Stored data entries:
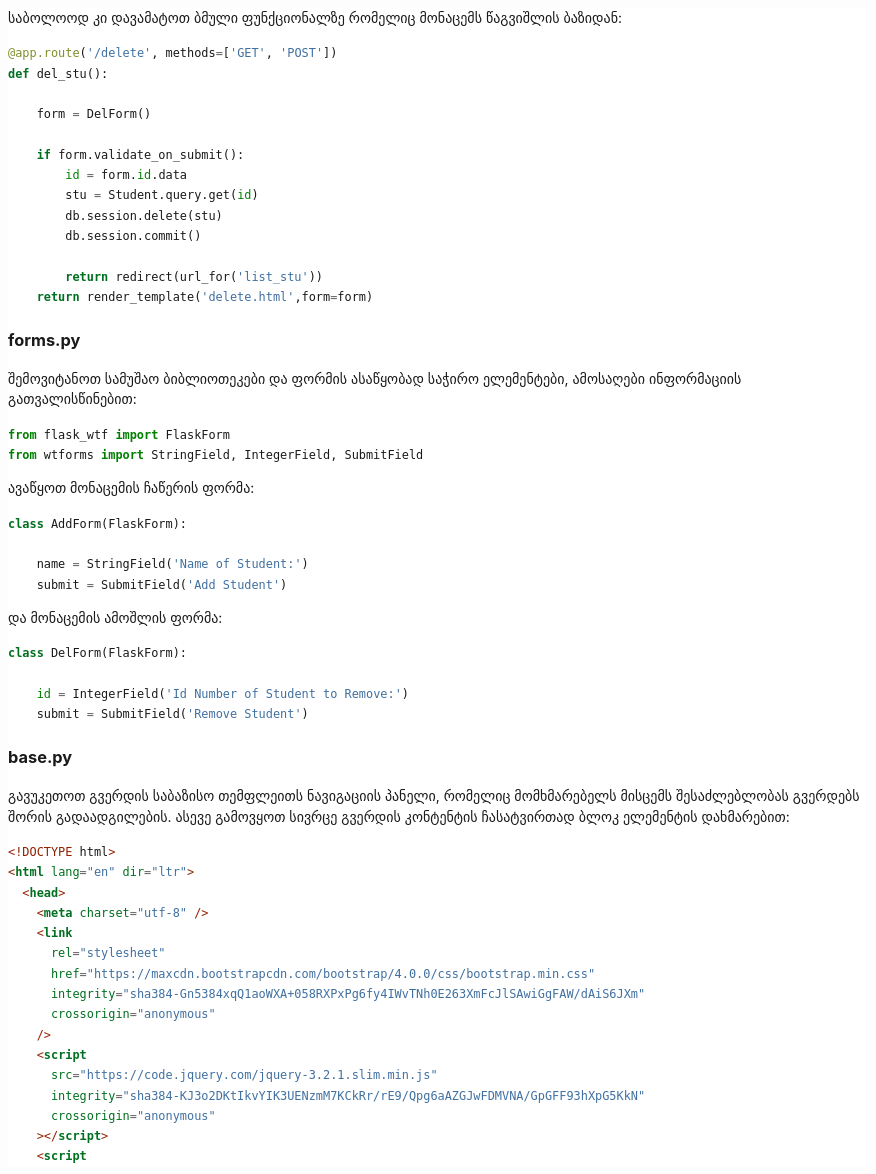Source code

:საბოლოოდ კი დავამატოთ ბმული ფუნქციონალზე რომელიც მონაცემს წაგვიშლის ბაზიდან:

```python
@app.route('/delete', methods=['GET', 'POST'])
def del_stu():

    form = DelForm()

    if form.validate_on_submit():
        id = form.id.data
        stu = Student.query.get(id)
        db.session.delete(stu)
        db.session.commit()

        return redirect(url_for('list_stu'))
    return render_template('delete.html',form=form)
```

### forms.py

შემოვიტანოთ სამუშაო ბიბლიოთეკები და ფორმის ასაწყობად საჭირო ელემენტები, ამოსაღები ინფორმაციის გათვალისწინებით:

```python
from flask_wtf import FlaskForm
from wtforms import StringField, IntegerField, SubmitField
```

ავაწყოთ მონაცემის ჩაწერის ფორმა:

```python
class AddForm(FlaskForm):

    name = StringField('Name of Student:')
    submit = SubmitField('Add Student')
```

და მონაცემის ამოშლის ფორმა:

```python
class DelForm(FlaskForm):

    id = IntegerField('Id Number of Student to Remove:')
    submit = SubmitField('Remove Student')
```

### base.py

გავუკეთოთ გვერდის საბაზისო თემფლეითს ნავიგაციის პანელი, რომელიც მომხმარებელს მისცემს შესაძლებლობას გვერდებს შორის გადაადგილების. ასევე გამოვყოთ სივრცე გვერდის კონტენტის ჩასატვირთად ბლოკ ელემენტის დახმარებით:

```html
<!DOCTYPE html>
<html lang="en" dir="ltr">
  <head>
    <meta charset="utf-8" />
    <link
      rel="stylesheet"
      href="https://maxcdn.bootstrapcdn.com/bootstrap/4.0.0/css/bootstrap.min.css"
      integrity="sha384-Gn5384xqQ1aoWXA+058RXPxPg6fy4IWvTNh0E263XmFcJlSAwiGgFAW/dAiS6JXm"
      crossorigin="anonymous"
    />
    <script
      src="https://code.jquery.com/jquery-3.2.1.slim.min.js"
      integrity="sha384-KJ3o2DKtIkvYIK3UENzmM7KCkRr/rE9/Qpg6aAZGJwFDMVNA/GpGFF93hXpG5KkN"
      crossorigin="anonymous"
    ></script>
    <script
```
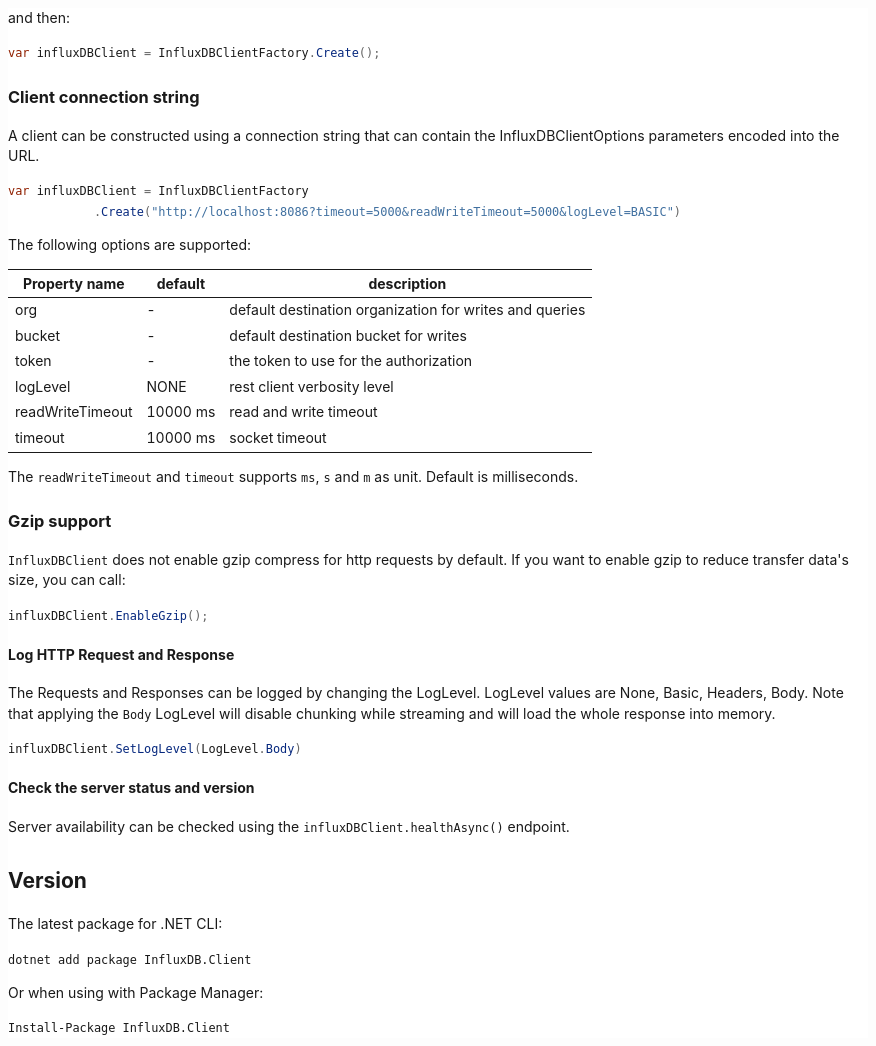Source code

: and then:

```c#
var influxDBClient = InfluxDBClientFactory.Create();
```

### Client connection string

A client can be constructed using a connection string that can contain the InfluxDBClientOptions parameters encoded into the URL.  
 
```c#
var influxDBClient = InfluxDBClientFactory
            .Create("http://localhost:8086?timeout=5000&readWriteTimeout=5000&logLevel=BASIC")
```
The following options are supported:

| Property name     | default   | description |
| ------------------|-----------|-------------| 
| org               | -         | default destination organization for writes and queries |
| bucket            | -         | default destination bucket for writes |
| token             | -         | the token to use for the authorization |
| logLevel          | NONE      | rest client verbosity level |
| readWriteTimeout  | 10000 ms  | read and write timeout |
| timeout           | 10000 ms  | socket timeout |

The `readWriteTimeout` and `timeout` supports `ms`, `s` and `m` as unit. Default is milliseconds.

### Gzip support
`InfluxDBClient` does not enable gzip compress for http requests by default. If you want to enable gzip to reduce transfer data's size, you can call:

```c#
influxDBClient.EnableGzip();
```

#### Log HTTP Request and Response

The Requests and Responses can be logged by changing the LogLevel. LogLevel values are None, Basic, Headers, Body. Note that 
applying the `Body` LogLevel will disable chunking while streaming and will load the whole response into memory.  

```c#
influxDBClient.SetLogLevel(LogLevel.Body)
```

#### Check the server status and version

Server availability can be checked using the `influxDBClient.healthAsync()` endpoint.
 
## Version

The latest package for .NET CLI:
```bash
dotnet add package InfluxDB.Client
```
  
Or when using with Package Manager:
```bash
Install-Package InfluxDB.Client
```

# AIM OF THE EXERCISE
Look for the string "timeout" in the entries above. Copy every line that has it.

# RESPONSE
            .Create("http://localhost:8086?timeout=5000&readWriteTimeout=5000&logLevel=BASIC")
| readWriteTimeout  | 10000 ms  | read and write timeout |
| timeout           | 10000 ms  | socket timeout |
The `readWriteTimeout` and `timeout` supports `ms`, `s` and `m` as unit. Default is milliseconds.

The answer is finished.